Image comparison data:
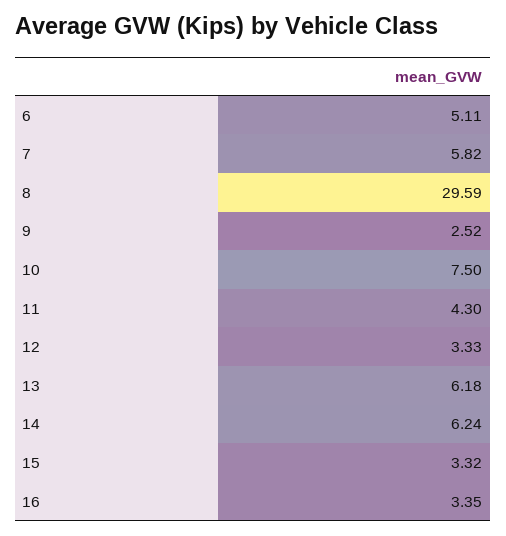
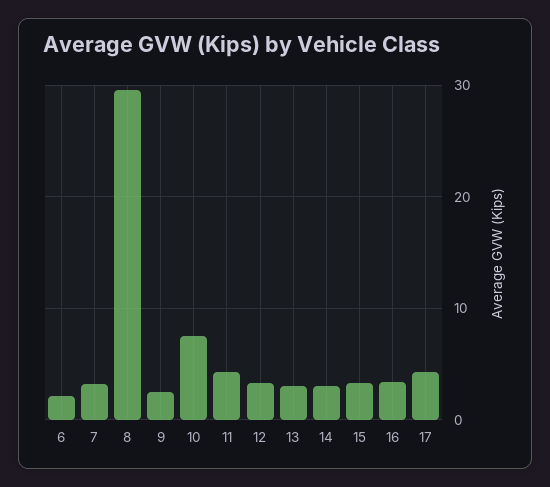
6: 5.11 -> 2
7: 5.82 -> 3
13: 6.18 -> 3
14: 6.24 -> 3
17: none -> 4

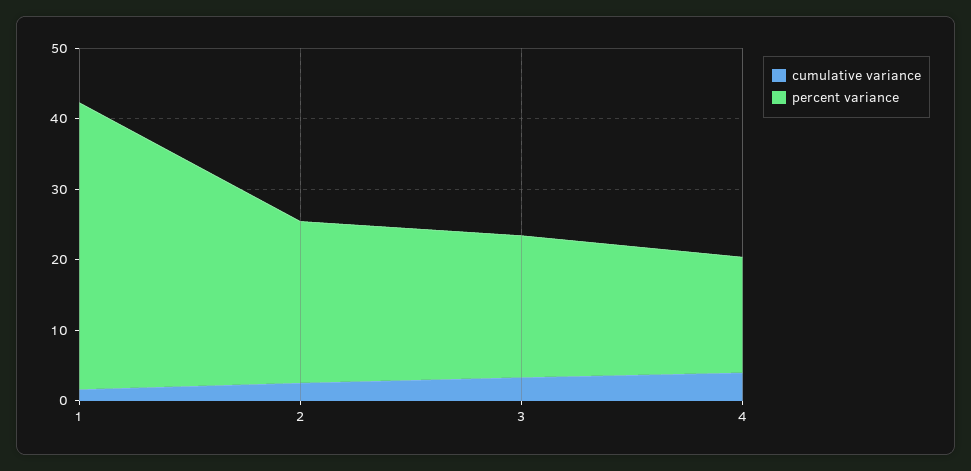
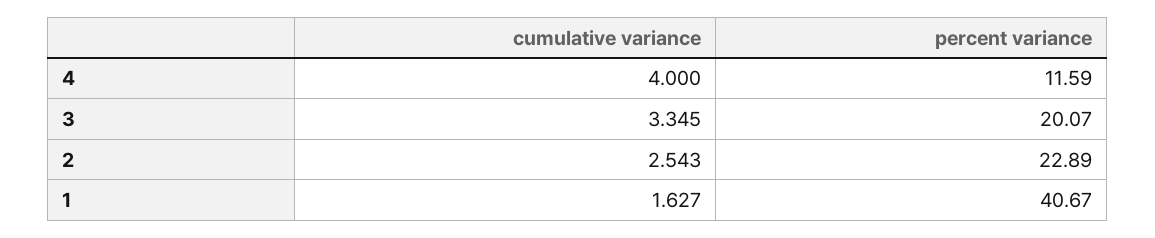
percent variance, 4: 16 -> 11.59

- _WHAT THE TASK REQUIRES_: Retype the data above exactly. Do not carry over any images.

- _EXERCISE OUTPUT_:
6: 5.11 -> 2
7: 5.82 -> 3
13: 6.18 -> 3
14: 6.24 -> 3
17: none -> 4

percent variance, 4: 16 -> 11.59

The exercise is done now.